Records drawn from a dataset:

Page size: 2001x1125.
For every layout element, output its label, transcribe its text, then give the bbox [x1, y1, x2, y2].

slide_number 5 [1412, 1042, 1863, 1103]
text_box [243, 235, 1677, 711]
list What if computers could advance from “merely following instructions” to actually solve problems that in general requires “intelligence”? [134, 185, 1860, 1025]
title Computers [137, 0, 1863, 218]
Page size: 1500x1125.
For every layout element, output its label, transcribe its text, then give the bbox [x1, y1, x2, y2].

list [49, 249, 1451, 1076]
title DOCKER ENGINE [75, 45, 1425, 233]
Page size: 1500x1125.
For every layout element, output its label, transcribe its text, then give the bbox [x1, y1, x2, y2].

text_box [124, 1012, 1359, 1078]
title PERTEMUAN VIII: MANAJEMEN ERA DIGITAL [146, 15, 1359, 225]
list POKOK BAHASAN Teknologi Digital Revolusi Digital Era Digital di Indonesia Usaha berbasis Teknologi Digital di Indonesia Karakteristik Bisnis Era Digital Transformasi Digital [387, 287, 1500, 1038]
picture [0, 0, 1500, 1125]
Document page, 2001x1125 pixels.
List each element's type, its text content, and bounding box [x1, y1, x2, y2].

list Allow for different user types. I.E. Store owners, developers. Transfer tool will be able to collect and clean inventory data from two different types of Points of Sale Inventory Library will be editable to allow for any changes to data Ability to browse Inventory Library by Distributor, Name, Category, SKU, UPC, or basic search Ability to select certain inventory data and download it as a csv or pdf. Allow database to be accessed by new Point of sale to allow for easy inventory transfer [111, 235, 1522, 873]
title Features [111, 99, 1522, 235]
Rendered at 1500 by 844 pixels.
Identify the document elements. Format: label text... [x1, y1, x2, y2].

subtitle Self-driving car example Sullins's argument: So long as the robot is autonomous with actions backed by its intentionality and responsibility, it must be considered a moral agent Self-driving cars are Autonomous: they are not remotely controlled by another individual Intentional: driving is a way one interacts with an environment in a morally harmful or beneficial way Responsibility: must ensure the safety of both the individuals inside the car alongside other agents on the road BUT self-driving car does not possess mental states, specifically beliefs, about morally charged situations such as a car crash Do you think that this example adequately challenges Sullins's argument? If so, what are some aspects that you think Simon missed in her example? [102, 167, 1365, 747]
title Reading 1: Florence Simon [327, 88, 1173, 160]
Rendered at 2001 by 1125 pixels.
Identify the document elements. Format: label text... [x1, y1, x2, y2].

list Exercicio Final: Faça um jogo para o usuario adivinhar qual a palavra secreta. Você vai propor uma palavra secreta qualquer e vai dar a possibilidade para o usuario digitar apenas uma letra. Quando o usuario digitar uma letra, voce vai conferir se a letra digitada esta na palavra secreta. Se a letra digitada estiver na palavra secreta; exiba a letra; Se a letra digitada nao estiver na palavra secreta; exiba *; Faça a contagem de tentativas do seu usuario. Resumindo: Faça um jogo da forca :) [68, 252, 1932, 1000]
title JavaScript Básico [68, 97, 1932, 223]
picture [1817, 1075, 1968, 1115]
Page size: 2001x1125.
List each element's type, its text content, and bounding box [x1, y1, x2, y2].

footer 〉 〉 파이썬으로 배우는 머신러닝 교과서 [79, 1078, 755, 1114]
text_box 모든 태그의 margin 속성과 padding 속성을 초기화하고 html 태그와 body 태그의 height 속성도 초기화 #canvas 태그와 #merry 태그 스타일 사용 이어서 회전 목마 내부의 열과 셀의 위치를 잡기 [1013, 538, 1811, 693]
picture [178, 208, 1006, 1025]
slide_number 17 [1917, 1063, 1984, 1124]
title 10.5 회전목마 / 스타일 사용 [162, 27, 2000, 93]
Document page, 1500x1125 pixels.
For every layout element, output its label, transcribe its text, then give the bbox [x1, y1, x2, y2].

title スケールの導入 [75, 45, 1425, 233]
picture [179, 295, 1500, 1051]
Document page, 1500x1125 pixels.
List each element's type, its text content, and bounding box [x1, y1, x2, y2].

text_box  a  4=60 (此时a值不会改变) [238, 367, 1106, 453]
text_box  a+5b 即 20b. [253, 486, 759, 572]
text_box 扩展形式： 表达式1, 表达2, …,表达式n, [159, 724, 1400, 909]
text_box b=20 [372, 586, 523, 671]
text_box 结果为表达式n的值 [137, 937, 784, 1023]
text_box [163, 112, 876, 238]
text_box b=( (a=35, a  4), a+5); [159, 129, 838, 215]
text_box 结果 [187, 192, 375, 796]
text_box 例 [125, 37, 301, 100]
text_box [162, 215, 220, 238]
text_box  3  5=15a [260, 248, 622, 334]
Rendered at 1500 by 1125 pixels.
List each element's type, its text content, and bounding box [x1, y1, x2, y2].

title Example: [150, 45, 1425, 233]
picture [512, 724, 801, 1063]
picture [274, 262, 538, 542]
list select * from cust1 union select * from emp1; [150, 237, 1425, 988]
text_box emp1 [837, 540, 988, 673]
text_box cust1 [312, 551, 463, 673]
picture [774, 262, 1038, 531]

WHAT IS EXPECTED => An exact copy of all the records above is needed.

RESPONSE =>
Page size: 2001x1125.
For every layout element, output its label, transcribe its text, then give the bbox [x1, y1, x2, y2].

slide_number 5 [1412, 1042, 1863, 1103]
text_box [243, 235, 1677, 711]
list What if computers could advance from “merely following instructions” to actually solve problems that in general requires “intelligence”? [134, 185, 1860, 1025]
title Computers [137, 0, 1863, 218]
Page size: 1500x1125.
For every layout element, output its label, transcribe its text, then give the bbox [x1, y1, x2, y2].

list [49, 249, 1451, 1076]
title DOCKER ENGINE [75, 45, 1425, 233]
Page size: 1500x1125.
For every layout element, output its label, transcribe its text, then give the bbox [x1, y1, x2, y2].

text_box [124, 1012, 1359, 1078]
title PERTEMUAN VIII: MANAJEMEN ERA DIGITAL [146, 15, 1359, 225]
list POKOK BAHASAN Teknologi Digital Revolusi Digital Era Digital di Indonesia Usaha berbasis Teknologi Digital di Indonesia Karakteristik Bisnis Era Digital Transformasi Digital [387, 287, 1500, 1038]
picture [0, 0, 1500, 1125]
Document page, 2001x1125 pixels.
List each element's type, its text content, and bounding box [x1, y1, x2, y2].

list Allow for different user types. I.E. Store owners, developers. Transfer tool will be able to collect and clean inventory data from two different types of Points of Sale Inventory Library will be editable to allow for any changes to data Ability to browse Inventory Library by Distributor, Name, Category, SKU, UPC, or basic search Ability to select certain inventory data and download it as a csv or pdf. Allow database to be accessed by new Point of sale to allow for easy inventory transfer [111, 235, 1522, 873]
title Features [111, 99, 1522, 235]
Rendered at 1500 by 844 pixels.
Identify the document elements. Format: label text... [x1, y1, x2, y2].

subtitle Self-driving car example Sullins's argument: So long as the robot is autonomous with actions backed by its intentionality and responsibility, it must be considered a moral agent Self-driving cars are Autonomous: they are not remotely controlled by another individual Intentional: driving is a way one interacts with an environment in a morally harmful or beneficial way Responsibility: must ensure the safety of both the individuals inside the car alongside other agents on the road BUT self-driving car does not possess mental states, specifically beliefs, about morally charged situations such as a car crash Do you think that this example adequately challenges Sullins's argument? If so, what are some aspects that you think Simon missed in her example? [102, 167, 1365, 747]
title Reading 1: Florence Simon [327, 88, 1173, 160]
Rendered at 2001 by 1125 pixels.
Identify the document elements. Format: label text... [x1, y1, x2, y2].

list Exercicio Final: Faça um jogo para o usuario adivinhar qual a palavra secreta. Você vai propor uma palavra secreta qualquer e vai dar a possibilidade para o usuario digitar apenas uma letra. Quando o usuario digitar uma letra, voce vai conferir se a letra digitada esta na palavra secreta. Se a letra digitada estiver na palavra secreta; exiba a letra; Se a letra digitada nao estiver na palavra secreta; exiba *; Faça a contagem de tentativas do seu usuario. Resumindo: Faça um jogo da forca :) [68, 252, 1932, 1000]
title JavaScript Básico [68, 97, 1932, 223]
picture [1817, 1075, 1968, 1115]
Page size: 2001x1125.
List each element's type, its text content, and bounding box [x1, y1, x2, y2].

footer 〉 〉 파이썬으로 배우는 머신러닝 교과서 [79, 1078, 755, 1114]
text_box 모든 태그의 margin 속성과 padding 속성을 초기화하고 html 태그와 body 태그의 height 속성도 초기화 #canvas 태그와 #merry 태그 스타일 사용 이어서 회전 목마 내부의 열과 셀의 위치를 잡기 [1013, 538, 1811, 693]
picture [178, 208, 1006, 1025]
slide_number 17 [1917, 1063, 1984, 1124]
title 10.5 회전목마 / 스타일 사용 [162, 27, 2000, 93]
Document page, 1500x1125 pixels.
For every layout element, output its label, transcribe its text, then give the bbox [x1, y1, x2, y2].

title スケールの導入 [75, 45, 1425, 233]
picture [179, 295, 1500, 1051]
Document page, 1500x1125 pixels.
List each element's type, its text content, and bounding box [x1, y1, x2, y2].

text_box  a  4=60 (此时a值不会改变) [238, 367, 1106, 453]
text_box  a+5b 即 20b. [253, 486, 759, 572]
text_box 扩展形式： 表达式1, 表达2, …,表达式n, [159, 724, 1400, 909]
text_box b=20 [372, 586, 523, 671]
text_box 结果为表达式n的值 [137, 937, 784, 1023]
text_box [163, 112, 876, 238]
text_box b=( (a=35, a  4), a+5); [159, 129, 838, 215]
text_box 结果 [187, 192, 375, 796]
text_box 例 [125, 37, 301, 100]
text_box [162, 215, 220, 238]
text_box  3  5=15a [260, 248, 622, 334]
Rendered at 1500 by 1125 pixels.
List each element's type, its text content, and bounding box [x1, y1, x2, y2].

title Example: [150, 45, 1425, 233]
picture [512, 724, 801, 1063]
picture [274, 262, 538, 542]
list select * from cust1 union select * from emp1; [150, 237, 1425, 988]
text_box emp1 [837, 540, 988, 673]
text_box cust1 [312, 551, 463, 673]
picture [774, 262, 1038, 531]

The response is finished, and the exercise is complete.